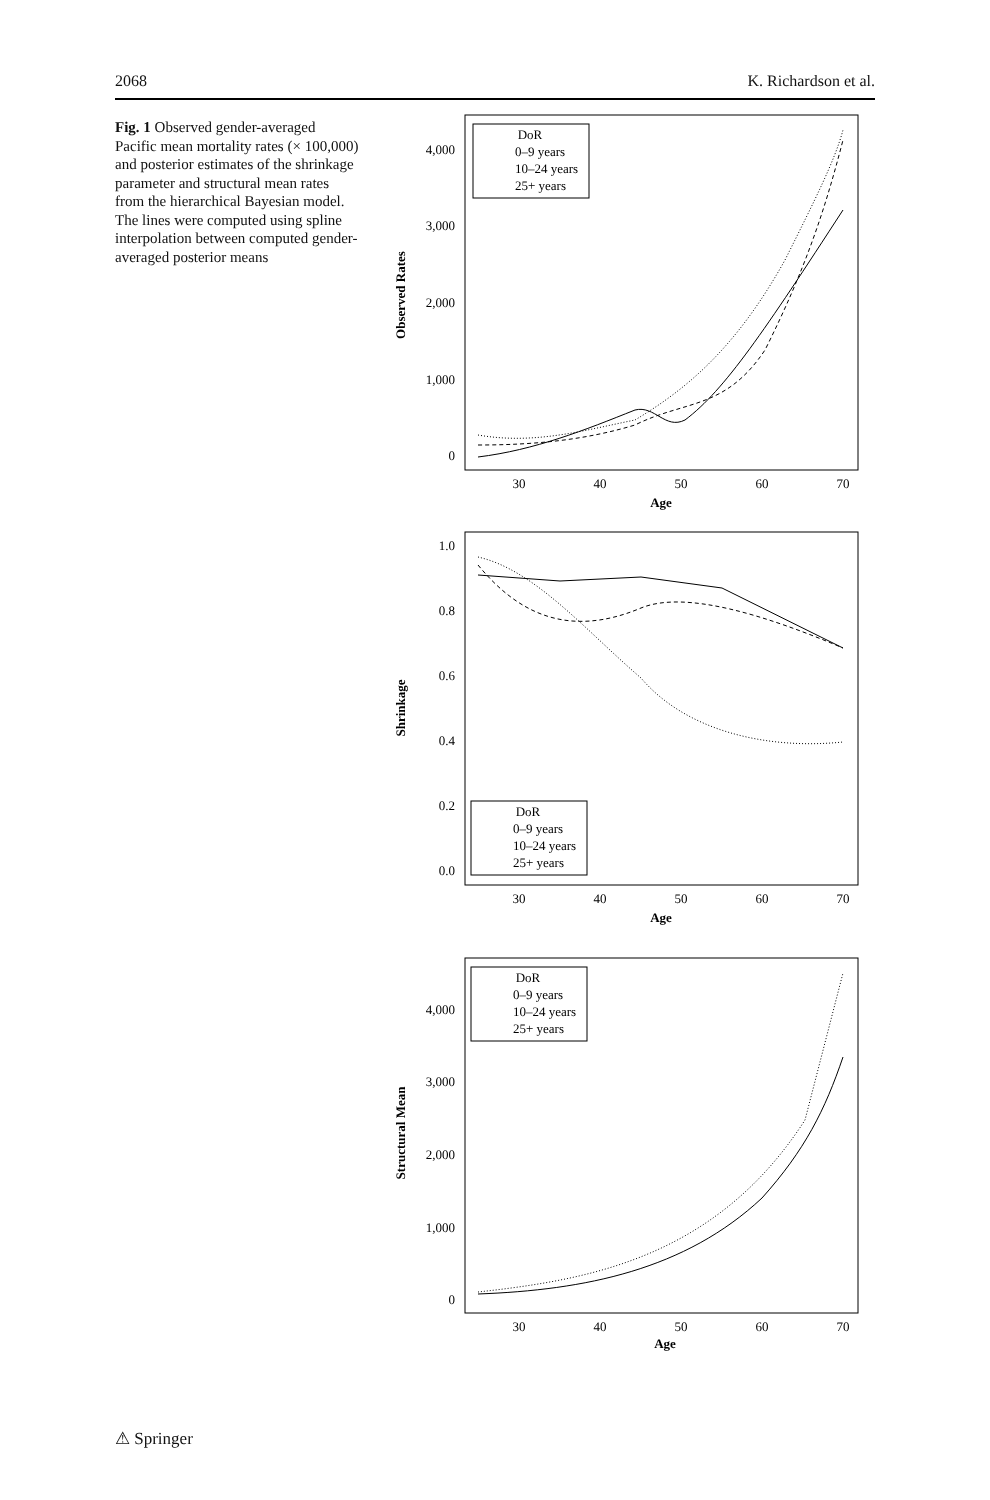2068 K. Richardson et al.
Fig. 1 Observed gender-averaged Pacific mean mortality rates (× 100,000) and posterior estimates of the shrinkage parameter and structural mean rates from the hierarchical Bayesian model. The lines were computed using spline interpolation between computed gender-averaged posterior means
Observed Rates
4,000
3,000
2,000
1,000
0
30
40
50
60
70
Age
DoR
0–9 years
10–24 years
25+ years
Shrinkage
1.0
0.8
0.6
0.4
0.2
0.0
30
40
50
60
70
Age
DoR
0–9 years
10–24 years
25+ years
Structural Mean
4,000
3,000
2,000
1,000
0
30
40
50
60
70
Age
DoR
0–9 years
10–24 years
25+ years
⚠ Springer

-*-

What to produce:
Output the data exactly as it appears. The pictures do not belong in it.

Answer:
2068 K. Richardson et al.
Fig. 1 Observed gender-averaged Pacific mean mortality rates (× 100,000) and posterior estimates of the shrinkage parameter and structural mean rates from the hierarchical Bayesian model. The lines were computed using spline interpolation between computed gender-averaged posterior means
Observed Rates
4,000
3,000
2,000
1,000
0
30
40
50
60
70
Age
DoR
0–9 years
10–24 years
25+ years
Shrinkage
1.0
0.8
0.6
0.4
0.2
0.0
30
40
50
60
70
Age
DoR
0–9 years
10–24 years
25+ years
Structural Mean
4,000
3,000
2,000
1,000
0
30
40
50
60
70
Age
DoR
0–9 years
10–24 years
25+ years
⚠ Springer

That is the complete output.